Carta ao oculto

Você destruiu minha vida em tantos pedaços diferentes que eu simplesmente não consigo me concentrar em coisa alguma. E ainda assim, nada tem qualquer relação com você. Eu não suporto mais a viagem. Não suporto mais o suor. Não suporto mais o balanço atordoante. Não suporto mais não me sentir pertencendo.

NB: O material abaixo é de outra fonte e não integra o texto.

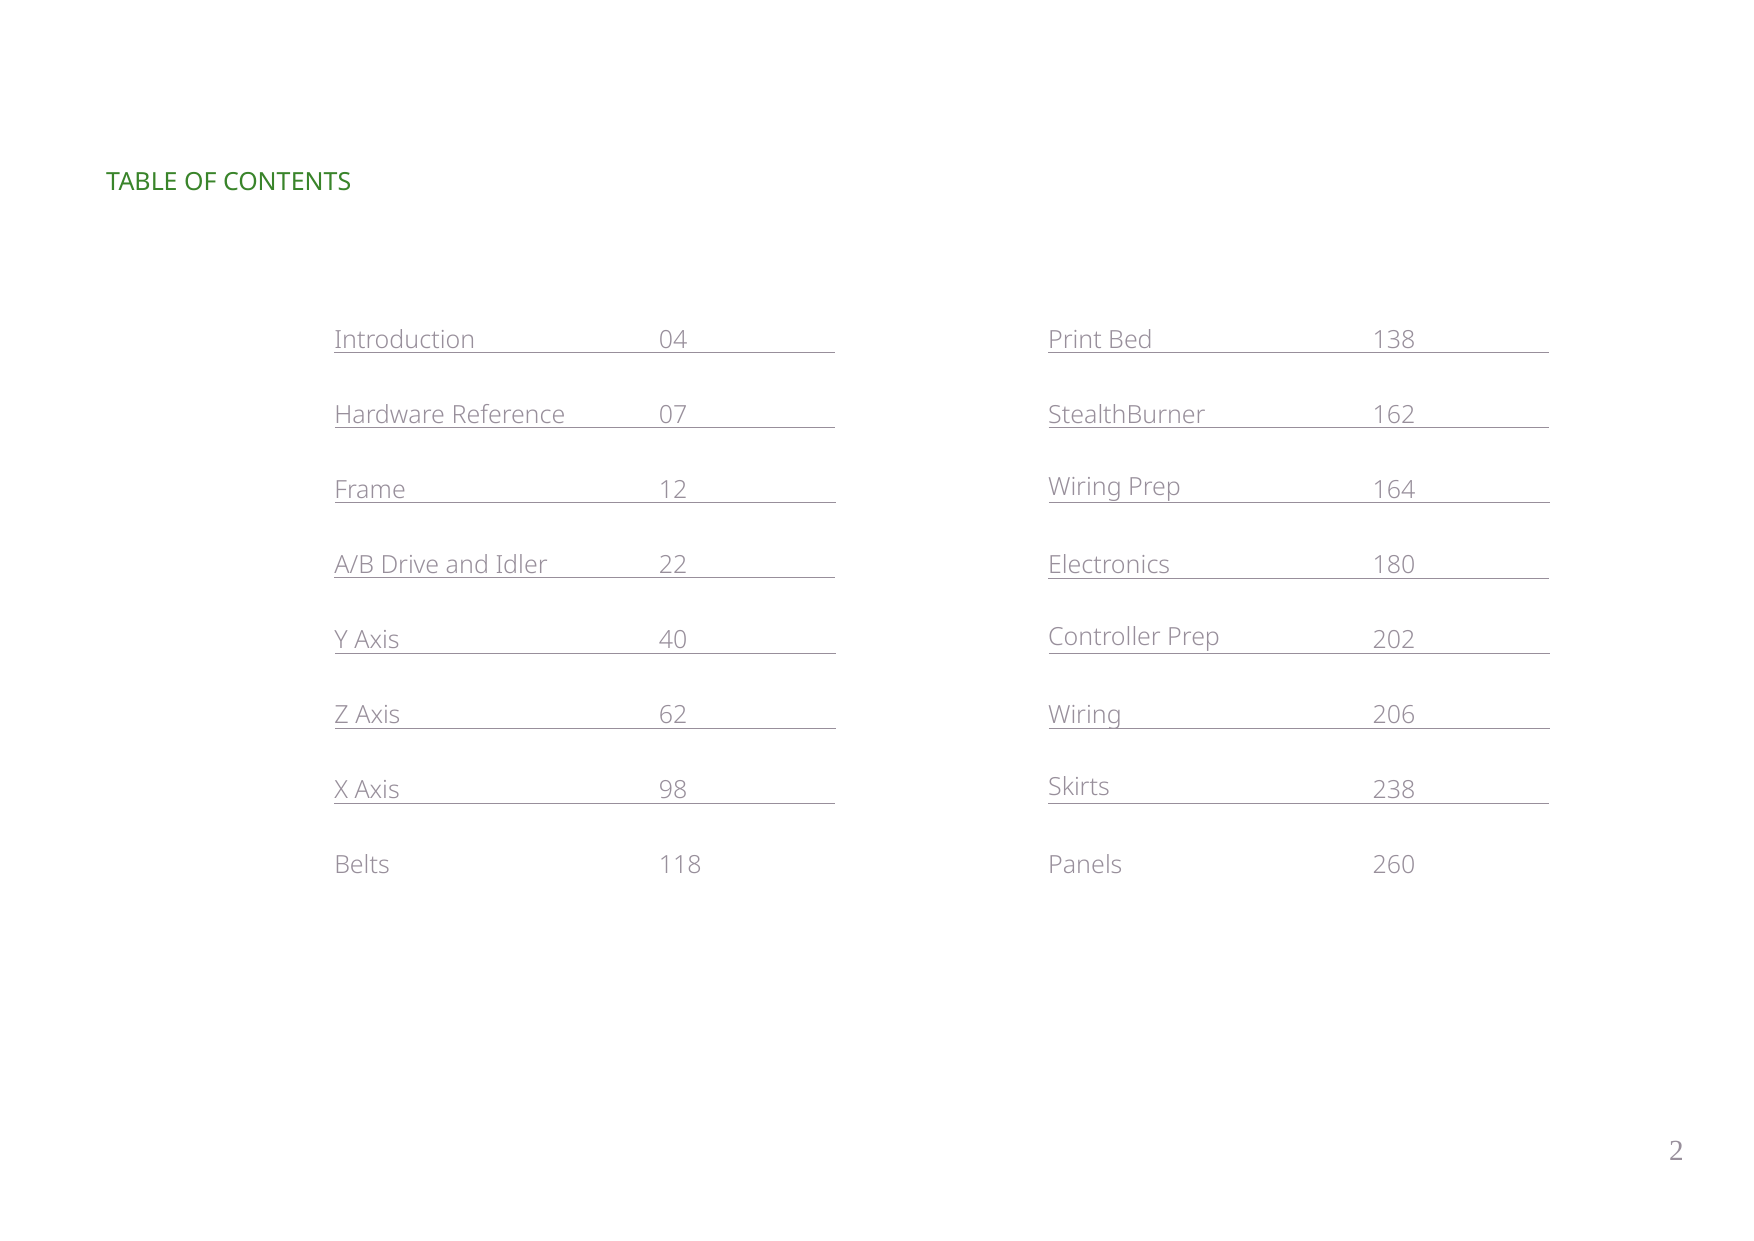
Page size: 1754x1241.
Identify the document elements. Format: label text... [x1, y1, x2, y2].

text_box 07 [658, 428, 689, 432]
text_box Print Bed [1048, 353, 1154, 357]
text_box 62 [658, 696, 696, 728]
text_box Wiring [1048, 697, 1125, 728]
text_box 22 [658, 578, 689, 582]
text_box 260 [1372, 847, 1418, 882]
text_box 12 [658, 471, 689, 502]
text_box 07 [658, 396, 689, 427]
text_box Hardware Reference [334, 396, 566, 427]
text_box Introduction [334, 353, 470, 357]
text_box 40 [658, 621, 689, 653]
text_box 138 [1372, 322, 1418, 352]
text_box 98 [658, 771, 689, 803]
text_box Y Axis [334, 621, 404, 657]
text_box 04 [658, 321, 689, 352]
text_box Frame [334, 471, 408, 507]
text_box 162 [1372, 428, 1418, 432]
text_box 162 [1372, 397, 1418, 427]
text_box Introduction [334, 321, 470, 352]
text_box Panels [1048, 847, 1125, 882]
text_box X Axis [334, 771, 405, 803]
text_box 138 [1372, 353, 1418, 357]
text_box 238 [1372, 772, 1418, 803]
text_box 206 [1372, 697, 1418, 728]
text_box 12 [658, 503, 689, 507]
text_box A/B Drive and Idler [334, 546, 549, 577]
text_box TABLE OF CONTENTS [91, 156, 668, 206]
text_box 202 [1372, 622, 1418, 653]
text_box Print Bed [1048, 322, 1154, 352]
text_box 164 [1372, 503, 1418, 507]
text_box Z Axis [334, 696, 404, 732]
text_box 164 [1372, 472, 1418, 502]
text_box Controller Prep [1048, 618, 1223, 653]
text_box Skirts [1048, 768, 1116, 803]
text_box Belts [334, 846, 393, 882]
text_box 04 [658, 353, 689, 357]
text_box 22 [658, 546, 689, 577]
text_box StealthBurner [1048, 428, 1208, 432]
text_box Hardware Reference [334, 428, 566, 432]
text_box Electronics [1048, 547, 1175, 578]
text_box 118 [658, 846, 704, 882]
text_box 180 [1372, 547, 1418, 578]
text_box StealthBurner [1048, 397, 1208, 427]
text_box Wiring Prep [1048, 468, 1185, 502]
text_box A/B Drive and Idler [334, 578, 549, 582]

O que foi que você me obrigou a fazer? Sim, eu fui obrigada. Fiquei tão pesada em seus braços. Te dei tudo, meu querido, tentando resgatar a sua vida, sua fé e minha própria lembrança de um antigo ídolo caído. Tão tola, que fui, Arcanjo. Você nunca se pareceu com meu herói perdido, mas eu firmei essa imagem pra você, já que você precisava se firmar em alguma coisa. Sei que nossos espíritos ainda se atraem quando eu cruzo meu olhar com o seu e respiro assustada como um animalzinho encurralado. Não sei o que se passa pela sua cabeça, porque fiquei tão pesada em seus braços. Já disse isso, não? Me tornei sua salvação e seu fardo, e você preferiu se entregar e não ser salvo, do que suportar meu enorme peso. Eu te ensinei a olhar nos olhos e a buscar sinceridade, mas você não poderia aguentar todas as verdades que o olhar de uma pessoa carrega, por isso inventou as verdades que quis para o meu olhar. Você só me trouxe problemas e um punhado de lembranças plásticas. Você só me fez mal, e ainda assim, não te odeio.
Odeio a mim mesma por ter tentado e acreditado em suas palavras comovidas, mas elas não eram lágrimas de sinceridade, eram apenas o sangue que escorria de suas feridas muito recentes e purulentas, e o sangue é falso e insincero. Mas não te culpo, porque preciso crer que há um motivo. Nossos espíritos e olhares continuarão a se atrair até o dia em que eu saia do meu inferno particular que faz com que eu me sinta tão desabrigada. E então, suas asas podem queimar, e você pode, enfim, idolatrar sua própria santa falsa.